Uncle Sam relies heavily on products and services such as computing systems, software and networks, to perform its missions, the GAO noted in a report published Thursday.
“Federal agencies have rapidly increased their reliance on commercially available products, contractor support for custom-built systems, and external service providers for a multitude of ICT solutions,” the watchdog wrote. “Many of the manufacturing inputs for these ICT products and services — whether physical materials or knowledge — originate from a variety of sources throughout the world. As a result, the federal government has also increased its reliance on complex, interconnected, and globally distributed supply chains that can include multiple tiers of outsourcing.”
Threats posed by foreign intelligence services or counterfeiters who could try to exploit vulnerabilities in the supply chain, are among the “numerous ICT risks that can compromise the confidentiality, integrity, or availability of an organization’s systems and the information they contain,” according to the GAO.
Of the seven “foundational” practices for managing supply chain risks that GAO focused on in its report, the Pentagon has fully implemented four but only partially implemented three, the watchdog found.
The partially implemented risks management practices include developing an agencywide ICT risk management strategy, establishing a process to conduct a risk management review of a potential supplier, and developing organizational procedures to detect counterfeit and compromised ICT products before they’re deployed.
The fully implanted risk management practices include establishing oversight of ICT risk management activities, establishing an approach to identify and document agency ICT supply chains, establishing a process to conduct agencywide assessments of ICT supply chain risks, and developing organizational ICT risk management requirements for suppliers.
“Regarding the three partially implemented practices, the department has begun several efforts that are not yet complete. For example, the department has developed a risk management strategy but has not approved guidance for implementing it. DOD has also piloted the use of several tools to review potential suppliers but the review of the results is ongoing. However, DOD did not specify time frames for when these actions would be completed.

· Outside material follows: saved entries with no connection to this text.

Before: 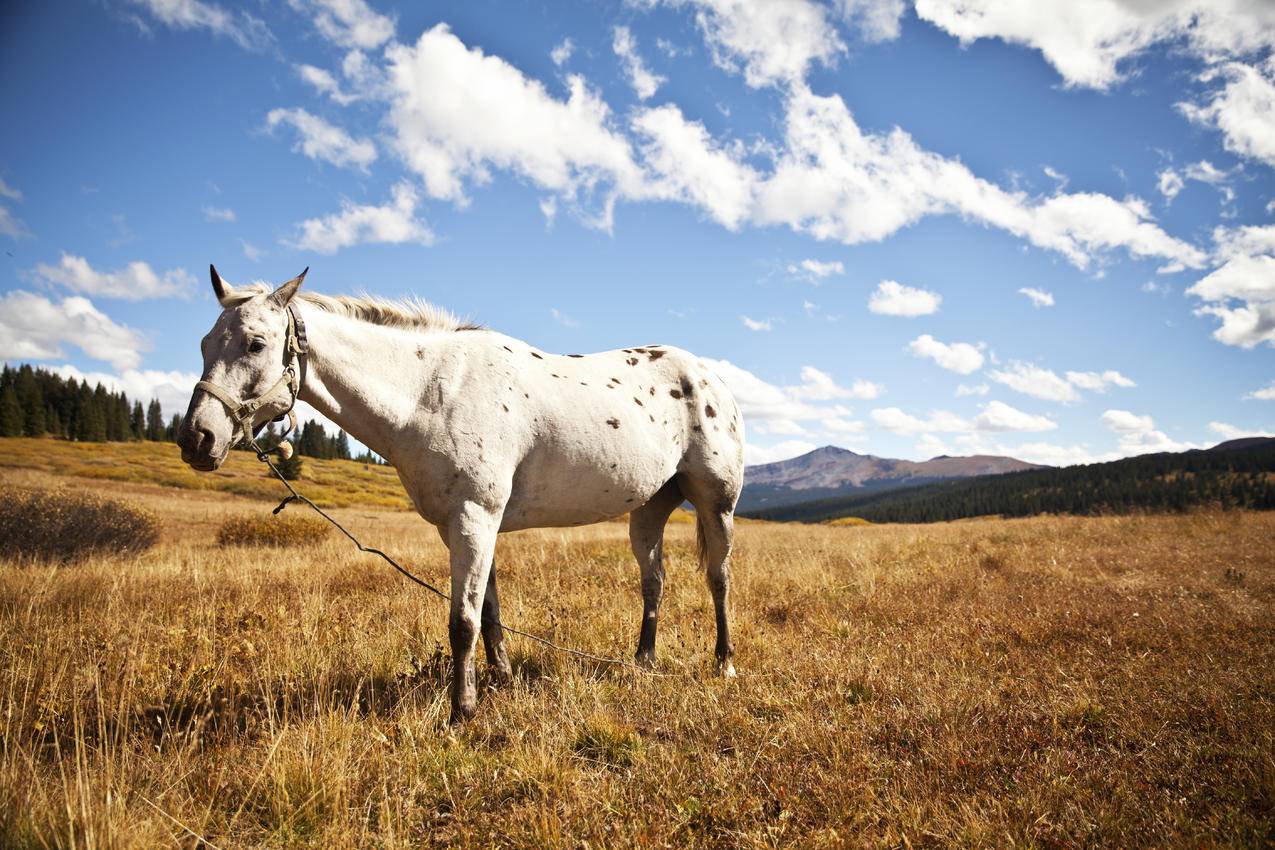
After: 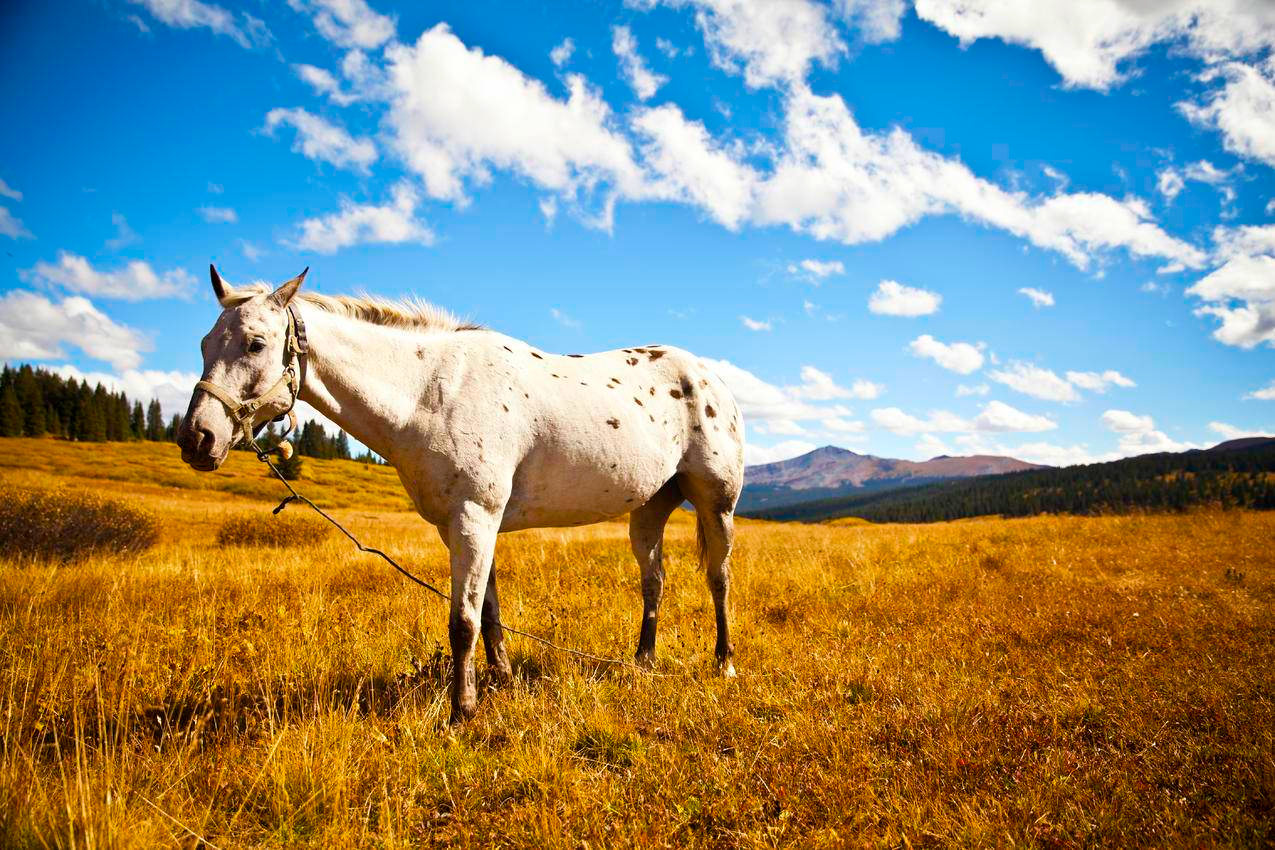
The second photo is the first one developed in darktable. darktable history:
color balance rgb: linear chroma grading › global chroma 15%, perceptual saturation grading › global saturation 30%
sharpen: radius 2.883, amount 0.868, threshold 47.523
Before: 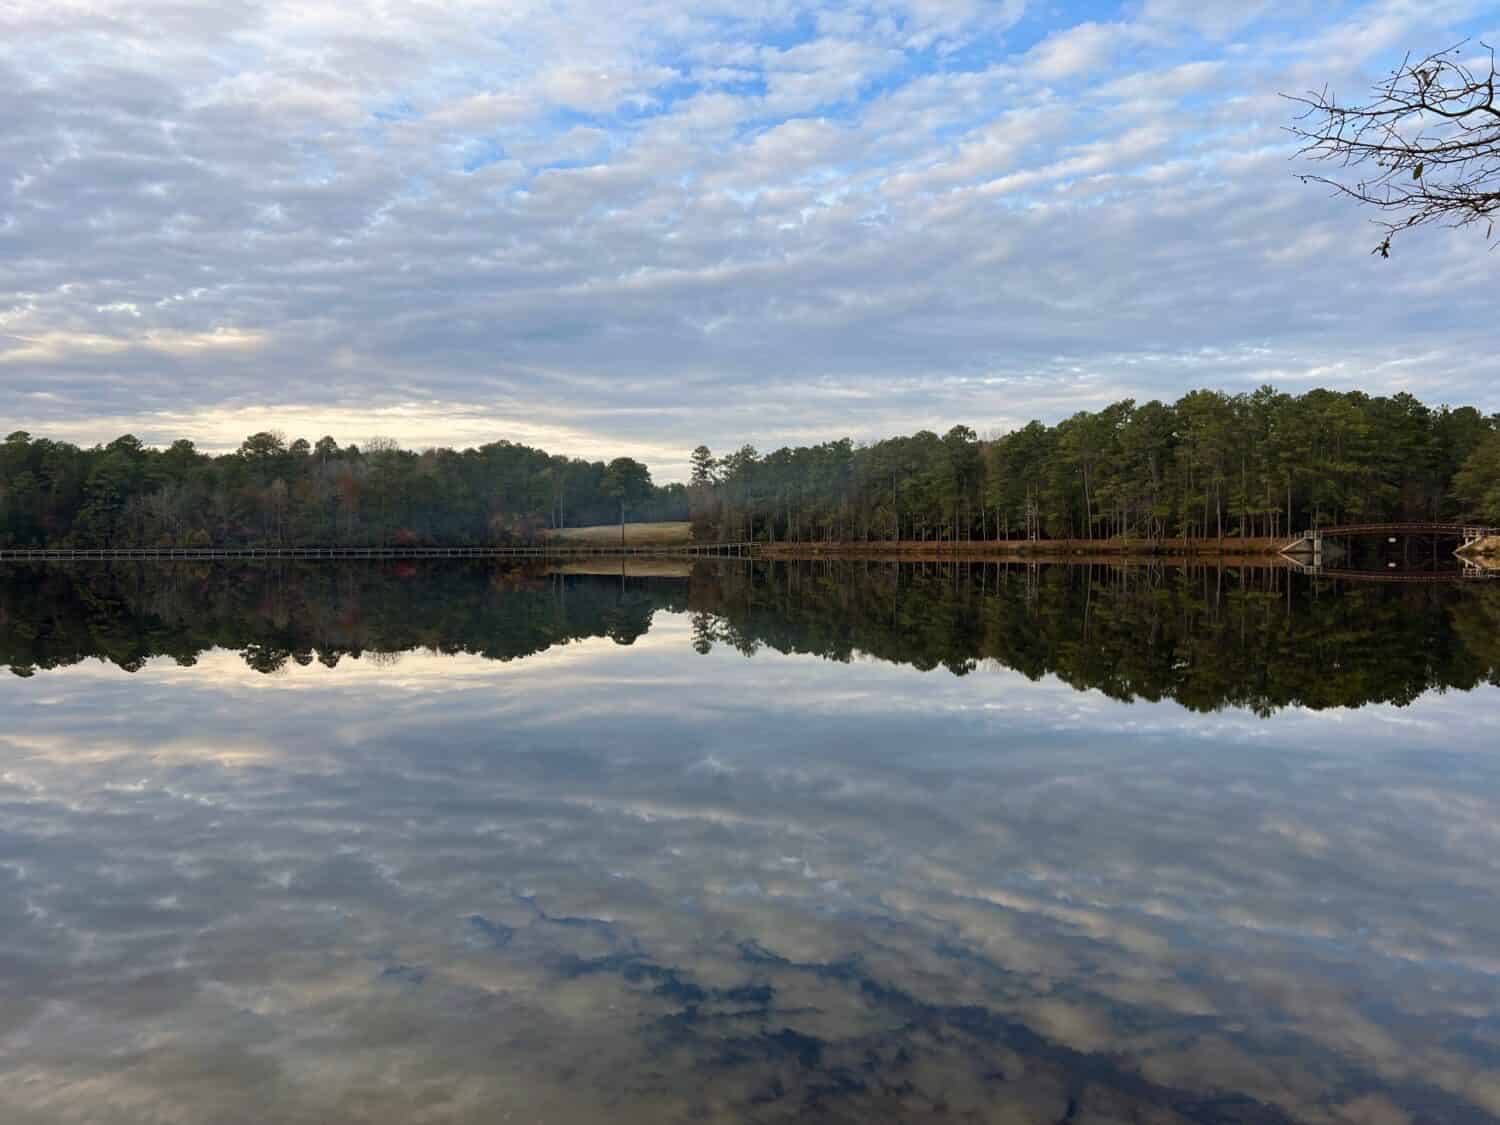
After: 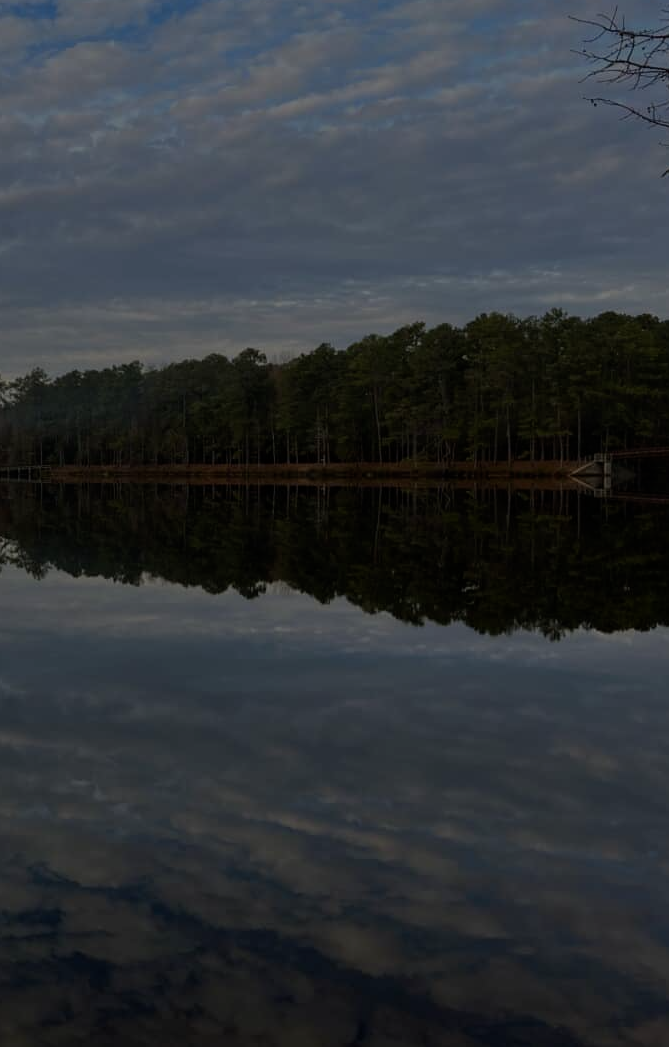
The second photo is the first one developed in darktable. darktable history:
exposure: exposure -2.409 EV, compensate exposure bias true, compensate highlight preservation false
crop: left 47.35%, top 6.915%, right 8.039%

Fully implementing the three remaining practices would enhance the department’s understanding and management of supply chain risks,” the watchdog said in its assessment, which was mandated by Congress in the fiscal 2022 National Defense Authorization Act.
The GAO made three recommendations to the Pentagon: have its chief information officer commit to a time frame to fully implement an agencywide ICT supply chain risk management strategy; have the undersecretary of defense for acquisition and sustainment and the CIO commit to a time frame to fully implement a process to conduct risk management reviews of potential suppliers; and have the undersecretary for A&S and the CIO commit to a time frame to fully implement organizational counterfeit detection procedures for products prior to deployment.
The Defense Department concurred with all three recommendations, according to the GAO.
The Pentagon expects to finalize the draft of an enterprise ICT supply chain risk strategy in September, per the report.
“Regarding our second recommendation stating that the Undersecretary of Defense for Acquisition and Sustainment and DOD CIO commit to a time frame to fully implement a process to conduct ICT SCRM reviews of potential suppliers … the department identified several key policies it is in the process of updating to incorporate relevant policies and procedures, as appropriate,” the GAO wrote.
The department also told the watchdog that it expected to complete its pilot efforts to evaluate various ICT counterfeit detection tools and development of related policies and procedures in fiscal 2023, and to incorporate those policies and procedures into departmentwide policy by the end of March 2024.
“If implemented effectively, the actions DOD described in its comments would address our recommendations,” the GAO stated.